4) Reframe Ideas into the Strategic Context

We frequently hear stories from product leaders who are overwhelmed with new ideas from stakeholders. We certainly don’t want to staunch the flow of ideas, but we do need to manage them in order to stay strategically aligned. One of the best ways that to do this is to frame new ideas as hypotheses that need to be tested.  A conversation with your CEO telling you about an idea she wants to pursue can go a little something like this:

“That’s a cool idea…  So the problem we are solving with this idea is XYZ?  Can we test this hypotheses before trading anything off to make sure the impact of solving this problem is bigger than other priorities we are working on?”  This brings the conversation up to a strategic level vs. arguing the merits of a feature or technology.     

This takes some practice and requires a mindset of viewing ideas as customer problems to be solved (and hypotheses) first, then testing to prove or disprove whether they fit into the strategy or not.

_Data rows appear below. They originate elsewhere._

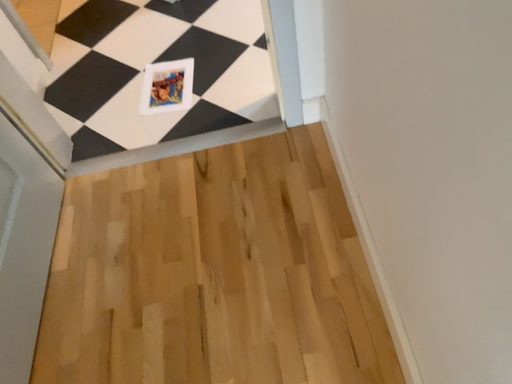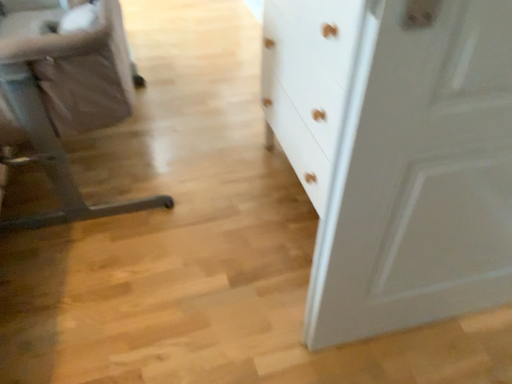
Question: Which way did the camera rotate in the video?

Choices:
 (A) rotated downward
 (B) rotated upward

Answer: (B)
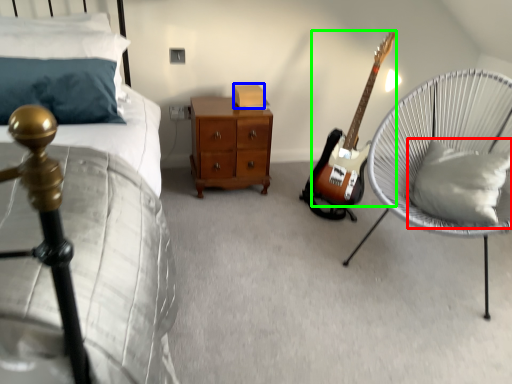
Question: Estimate the real-world distances between objects in this image. Which object is closer to pillow (highlighted by a red box), box (highlighted by a blue box) or guitar (highlighted by a green box)?

Choices:
 (A) box
 (B) guitar

Answer: (B)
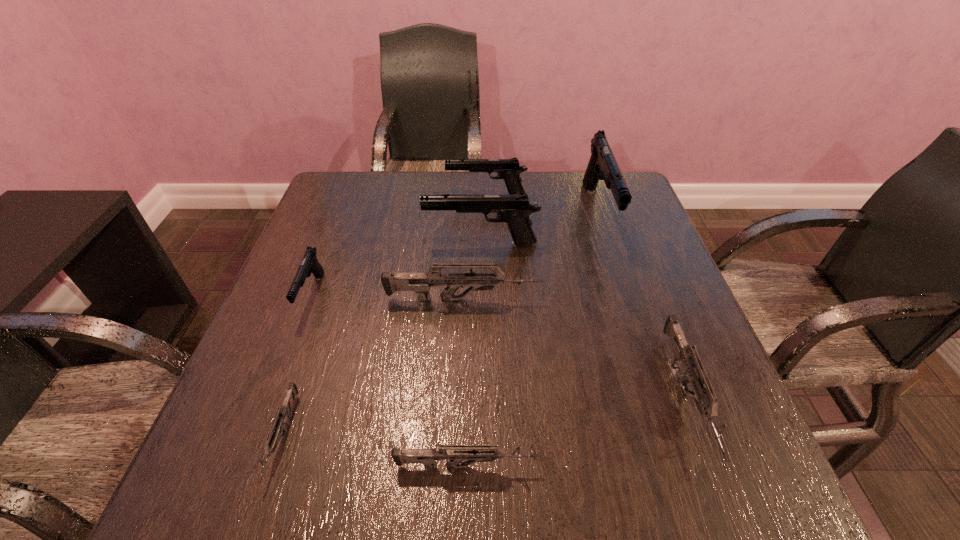
What are the coordinates of `the second object from right to left` in the screenshot? It's located at pos(602,165).

You are a GUI agent. You are given a task and a screenshot of the screen. Output one action in this format:
    pyautogui.click(x=<x>, y=<y>)
    Task: Click on the biggest black gun
    
    Given the screenshot: What is the action you would take?
    pyautogui.click(x=602, y=165)

You are a GUI agent. You are given a task and a screenshot of the screen. Output one action in this format:
    pyautogui.click(x=<x>, y=<y>)
    Task: Click on the second tallest gun
    
    Given the screenshot: What is the action you would take?
    pyautogui.click(x=514, y=210)

Find the location of a particular element. the seventh shortest object is located at coordinates (514, 210).

Identify the location of the third biggest black gun. (509, 170).

You are a GUI agent. You are given a task and a screenshot of the screen. Output one action in this format:
    pyautogui.click(x=<x>, y=<y>)
    Task: Click on the farthest grey gun
    This screenshot has height=540, width=960.
    Given the screenshot: What is the action you would take?
    pyautogui.click(x=420, y=283)

Identify the location of the nearest black gun. This screenshot has width=960, height=540. (309, 264).

This screenshot has width=960, height=540. Identify the location of the smallest black gun. (309, 264).

Find the location of `the rightmost grey gun`. the rightmost grey gun is located at coordinates (706, 402).

Where is `the rightmost object`? This screenshot has width=960, height=540. the rightmost object is located at coordinates (706, 402).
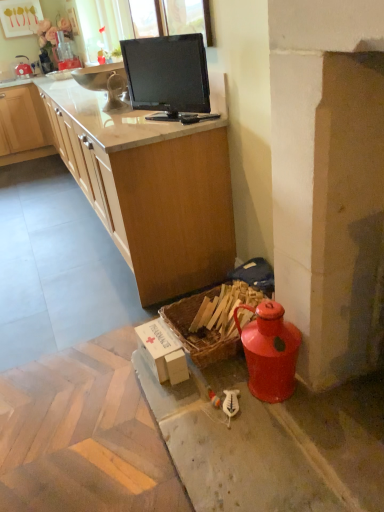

BTW testing could be as simple as talking to 5 prospects or customers to better understand the problem and the relative impact solving that problem has on the strategy and outcomes.

The goal is to capture these hypotheses on an ongoing list and prioritize them based on strategic importance and level of risk they create or eliminate. Keeping your stakeholders informed in terms of the prioritization of those hypotheses but also where you are in testing them will help you maintain alignment on the current strategy but also when that strategy may change as a result of your testing.

We’ve found this approach useful on multiple levels: yes, it’s great for teams to focus more on problems to be solved and iterating through product questions, but it’s also helpful to gain alignment on larger hypotheses that impact the product strategy, such as those questioning the business model or the direction of the market. 

Change is Inevitable 

No strategy is impervious to outside factors, new information or new influences that require making adjustments to your strategic direction. In dynamic environments where companies are undergoing fierce competition or regulatory pressure, or trying to launch a new business, strategies may need to evolve.  That being said, we will also be faced with doing things outside of the strategy from time to time.  Our job is to help the leadership team understand the implications of changes to the strategy  (including what needs to be dropped to make it happen) so the company goes into each decision/change with their eyes wide open.

Chances are, if we’re “going early and often” to align with our stakeholders, these changes will not create chaos; rather we’ll be able to pivot quickly and smoothly because we are so tightly bound. And that can be a competitive advantage.

By embracing the “go early and often” principle, we can enhance collaboration, build trust, and maintain alignment with our stakeholders. It takes effort, focused communication and the ability to adapt, but results can be extremely rewarding.